BEGIN Task inputs

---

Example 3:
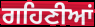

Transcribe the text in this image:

ਗਹਿਣੀਆਂ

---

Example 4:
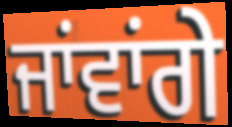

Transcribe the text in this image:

ਜਾਂਵਾਂਗੇ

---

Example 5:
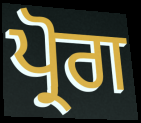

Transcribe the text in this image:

ਪ੍ਰੋਗ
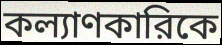
কল্যাণকারিকে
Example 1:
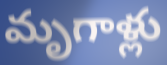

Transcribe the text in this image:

మృగాళ్లు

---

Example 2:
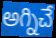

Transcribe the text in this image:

అగ్నిచే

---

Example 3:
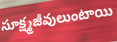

END Task inputs

§ What is needed: Reproduce every line of the listing above verbatim, omitting the pictures from your answer.

§ Final result:
---

Example 3:

Transcribe the text in this image:

ਗਹਿਣੀਆਂ

---

Example 4:

Transcribe the text in this image:

ਜਾਂਵਾਂਗੇ

---

Example 5:

Transcribe the text in this image:

ਪ੍ਰੋਗ
কল্যাণকারিকে
Example 1:

Transcribe the text in this image:

మృగాళ్లు

---

Example 2:

Transcribe the text in this image:

అగ్నిచే

---

Example 3:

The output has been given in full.